120 Schweine zählt Müllers Herde, angefangen hat er mit acht. Auf der Suche nach einer Ergänzung zum Projekt «Mein Schwein» schaute er sich vor Jahren in England verschiedene Rassen an. «Am liebsten hätte ich alle genommen.» Schliesslich importierte er als Erster Berkshire-Schweine in die Schweiz. Nach drei Monaten Quarantäne auf der Insel und neun Monaten Abschottung im Kanton Zürich zogen die Sauen und Eber 2017 ins Weinland. Da englische Züchter meist nur wenige Tiere besitzen, und um Inzucht zu vermeiden, stammen Müllers Schweine von verschiedenen Betrieben. Deshalb seien sie auch im englischen Herdebuch mit gut 380 Mutterschweinen und 120 Ebern eingetragen.

Als eigene Rasse registriert wurde das Berk­shire im 18. Jahrhundert. Damals waren die Tiere rötlich mit schwarzen Flecken. Um 1825 begann man, sie mit schwarzen chinesischen Schweinen einzukreuzen – und sie wurden schwarz, während die Füsse, der Schwanz und ein Streifen auf dem aufgewölbten Rüssel weiss sind. Gleichzeitig war die Rasse Liebling von Oberschicht und Hochadel: Die Königsfamilie hielt lange eine Herde auf Windsor Castle, und das erste namentlich bekannte Berkshire war der von Queen Victoria gezüchtete Eber «Ace of Spades». 1841 brachten Diplomaten Berkshire-Schweine als Geschenk nach Japan, wo sie «Kurobuta» (schwarzes Schwein) heissen.

Zu literarischen Ehren kam die Rasse in George Orwells «Farm der Tiere» mit Eber «Napoleon». Nach dem Zweiten Weltkrieg folgte der Niedergang des Berkshire, da die Menschen Geschmack gefunden hatten am magereren Schinken hellhäutiger Rassen. 2008 galt die Rasse als vom Aussterben bedroht. Dass sie überlebte, ist einigen getreuen Anhängern zu verdanken, wie die «British Pig Association» schreibt.
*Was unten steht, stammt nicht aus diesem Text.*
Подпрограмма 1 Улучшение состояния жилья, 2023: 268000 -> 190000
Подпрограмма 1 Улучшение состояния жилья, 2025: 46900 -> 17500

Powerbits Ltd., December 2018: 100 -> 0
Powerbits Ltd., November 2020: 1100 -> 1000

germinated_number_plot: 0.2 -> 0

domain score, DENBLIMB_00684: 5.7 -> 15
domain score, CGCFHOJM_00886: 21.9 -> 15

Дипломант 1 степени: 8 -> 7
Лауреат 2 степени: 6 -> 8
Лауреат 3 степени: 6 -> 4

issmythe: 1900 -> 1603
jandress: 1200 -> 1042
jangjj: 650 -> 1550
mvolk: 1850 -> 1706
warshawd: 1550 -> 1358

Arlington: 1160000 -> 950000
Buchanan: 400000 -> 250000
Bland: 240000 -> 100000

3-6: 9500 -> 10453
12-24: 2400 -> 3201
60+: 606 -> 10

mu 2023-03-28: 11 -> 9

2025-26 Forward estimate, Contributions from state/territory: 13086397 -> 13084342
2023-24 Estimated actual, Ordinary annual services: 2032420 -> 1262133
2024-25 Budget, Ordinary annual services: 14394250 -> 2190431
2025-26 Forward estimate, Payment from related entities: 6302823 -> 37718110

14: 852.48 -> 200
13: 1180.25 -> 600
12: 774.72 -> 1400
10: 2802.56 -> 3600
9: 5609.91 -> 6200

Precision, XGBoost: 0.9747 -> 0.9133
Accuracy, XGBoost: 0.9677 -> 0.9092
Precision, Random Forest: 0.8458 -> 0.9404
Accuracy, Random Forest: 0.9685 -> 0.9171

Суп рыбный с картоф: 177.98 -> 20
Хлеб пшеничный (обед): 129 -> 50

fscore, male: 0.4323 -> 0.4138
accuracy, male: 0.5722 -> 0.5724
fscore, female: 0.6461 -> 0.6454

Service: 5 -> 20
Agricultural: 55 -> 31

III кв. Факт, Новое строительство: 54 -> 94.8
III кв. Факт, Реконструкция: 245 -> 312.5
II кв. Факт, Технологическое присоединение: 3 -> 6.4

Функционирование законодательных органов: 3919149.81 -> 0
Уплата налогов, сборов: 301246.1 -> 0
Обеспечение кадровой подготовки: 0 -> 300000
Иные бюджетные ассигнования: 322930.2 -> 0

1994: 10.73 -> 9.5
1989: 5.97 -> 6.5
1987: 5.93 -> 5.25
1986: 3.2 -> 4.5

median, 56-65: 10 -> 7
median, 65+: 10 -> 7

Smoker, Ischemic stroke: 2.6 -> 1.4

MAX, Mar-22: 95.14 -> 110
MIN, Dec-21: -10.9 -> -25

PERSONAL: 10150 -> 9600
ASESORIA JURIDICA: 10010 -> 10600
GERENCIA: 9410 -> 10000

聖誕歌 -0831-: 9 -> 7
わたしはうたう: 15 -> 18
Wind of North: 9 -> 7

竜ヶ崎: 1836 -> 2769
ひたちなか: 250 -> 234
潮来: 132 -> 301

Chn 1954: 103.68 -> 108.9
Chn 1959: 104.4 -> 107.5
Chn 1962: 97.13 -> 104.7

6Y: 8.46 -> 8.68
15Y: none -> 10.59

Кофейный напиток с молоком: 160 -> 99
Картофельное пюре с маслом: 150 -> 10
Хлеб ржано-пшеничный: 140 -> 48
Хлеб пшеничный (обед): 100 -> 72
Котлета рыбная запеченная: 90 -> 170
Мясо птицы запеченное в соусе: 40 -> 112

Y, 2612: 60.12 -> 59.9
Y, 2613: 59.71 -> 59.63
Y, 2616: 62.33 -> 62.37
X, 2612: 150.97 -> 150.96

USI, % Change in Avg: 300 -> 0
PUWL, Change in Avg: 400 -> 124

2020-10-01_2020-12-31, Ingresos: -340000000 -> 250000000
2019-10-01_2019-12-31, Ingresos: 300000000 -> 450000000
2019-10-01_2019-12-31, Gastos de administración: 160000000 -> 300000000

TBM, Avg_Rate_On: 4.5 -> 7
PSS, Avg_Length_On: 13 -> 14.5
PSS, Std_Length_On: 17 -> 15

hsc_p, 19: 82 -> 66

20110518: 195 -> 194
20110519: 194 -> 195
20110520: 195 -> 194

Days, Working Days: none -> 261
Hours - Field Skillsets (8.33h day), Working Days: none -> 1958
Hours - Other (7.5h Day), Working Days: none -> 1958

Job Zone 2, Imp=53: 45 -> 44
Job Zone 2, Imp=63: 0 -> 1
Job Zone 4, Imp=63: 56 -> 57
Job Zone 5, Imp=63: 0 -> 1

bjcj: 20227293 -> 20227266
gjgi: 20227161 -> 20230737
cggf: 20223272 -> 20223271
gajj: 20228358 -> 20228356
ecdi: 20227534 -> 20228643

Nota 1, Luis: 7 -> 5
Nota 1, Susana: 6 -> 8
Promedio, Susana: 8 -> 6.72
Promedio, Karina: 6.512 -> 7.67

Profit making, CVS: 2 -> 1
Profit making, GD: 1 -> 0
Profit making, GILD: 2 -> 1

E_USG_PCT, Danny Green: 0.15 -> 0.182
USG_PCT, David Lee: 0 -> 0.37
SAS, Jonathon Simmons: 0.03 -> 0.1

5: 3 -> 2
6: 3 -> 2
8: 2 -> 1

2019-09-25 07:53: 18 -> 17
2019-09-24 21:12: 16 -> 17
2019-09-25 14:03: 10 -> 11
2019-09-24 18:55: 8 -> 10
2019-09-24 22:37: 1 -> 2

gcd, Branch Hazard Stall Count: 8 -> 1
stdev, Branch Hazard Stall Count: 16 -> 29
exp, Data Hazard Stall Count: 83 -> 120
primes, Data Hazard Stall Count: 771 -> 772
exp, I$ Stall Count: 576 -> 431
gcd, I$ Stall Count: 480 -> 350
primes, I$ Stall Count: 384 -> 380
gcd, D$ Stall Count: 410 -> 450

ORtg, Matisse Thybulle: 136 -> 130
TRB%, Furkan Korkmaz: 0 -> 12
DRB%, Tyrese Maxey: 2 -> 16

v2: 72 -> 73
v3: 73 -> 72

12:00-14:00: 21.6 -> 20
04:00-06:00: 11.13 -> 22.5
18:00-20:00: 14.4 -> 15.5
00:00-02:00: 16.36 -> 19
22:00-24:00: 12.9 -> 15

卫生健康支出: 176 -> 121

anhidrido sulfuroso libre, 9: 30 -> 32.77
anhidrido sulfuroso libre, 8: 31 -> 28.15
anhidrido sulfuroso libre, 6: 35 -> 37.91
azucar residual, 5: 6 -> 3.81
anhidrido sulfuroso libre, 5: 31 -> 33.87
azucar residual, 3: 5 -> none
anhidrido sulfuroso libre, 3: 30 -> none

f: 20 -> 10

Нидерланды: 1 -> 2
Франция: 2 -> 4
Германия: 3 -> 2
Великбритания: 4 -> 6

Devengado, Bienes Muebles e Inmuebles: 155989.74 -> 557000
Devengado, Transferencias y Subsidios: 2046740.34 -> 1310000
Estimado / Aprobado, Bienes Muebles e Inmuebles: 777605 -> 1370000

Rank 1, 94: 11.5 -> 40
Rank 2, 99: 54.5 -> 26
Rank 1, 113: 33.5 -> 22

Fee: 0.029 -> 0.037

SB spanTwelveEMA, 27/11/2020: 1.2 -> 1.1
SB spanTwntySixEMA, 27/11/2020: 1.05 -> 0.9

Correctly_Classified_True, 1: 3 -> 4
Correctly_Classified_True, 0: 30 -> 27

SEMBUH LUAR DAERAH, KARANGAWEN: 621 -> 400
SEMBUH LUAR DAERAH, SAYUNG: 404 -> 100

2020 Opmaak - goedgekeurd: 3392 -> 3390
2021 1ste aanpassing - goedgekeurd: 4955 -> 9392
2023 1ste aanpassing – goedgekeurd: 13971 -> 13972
Genetisch bedingte Vorteile
Dazu beigetragen habe auch die Entwicklung in Japan. Dort ist das marmorierte Fleisch des Kurobuta analog zu Kobe-Rind eine gefeierte Delikatesse. Zur Blutauffrischung ihrer Zuchten greifen die Japaner auf englische Berkshire zurück. Das «Kuro», wie Müller die Tiere in Anlehnung an die fernöstliche Bezeichnung nennt, hat den Ruf, besonders neugierig und agil zu sein. Auch Müller mag ihren Charakter. «Sie sind gmögig> und haben einen guten Mutterinstinkt. Im Gegensatz zu anderen Rassen kann man problemlos zur Mutter und ihren Ferkeln hingehen», sagt er, während alle nahe bei der Sau stehen, an der sieben Kleine nuckeln. Diese Kleinsten auf der Weide sind wenige Wochen alt und entfernen sich nie weit von den mütterlichen Zitzen.

Müllers Berkshire verbringen ihr ganzes Leben auf der Weide mit Suhle und Hüttchen. Sie fressen, was die Weide hergibt. Damit sie genug Eiweiss zu sich nehmen, bekommen sie zweimal täglich eine Ackerfruchtmischung. Das Futter ist wichtig, «denn man schmeckt, was das Schwein zu fressen bekommen hat». Doch Berkshire haben laut Müller auch genetisch bedingte Vorteile: Kürzere Muskelfasern sowie einen hohen Anteil an Amino- und Omega-3-Fettsäuren machen ihr Fleisch so zart, saftig und geschmacksintensiv, dass sich die Kunde der kulinarischen Köstlichkeit von der Britischen Insel aus in die Welt hinaus verbreitete.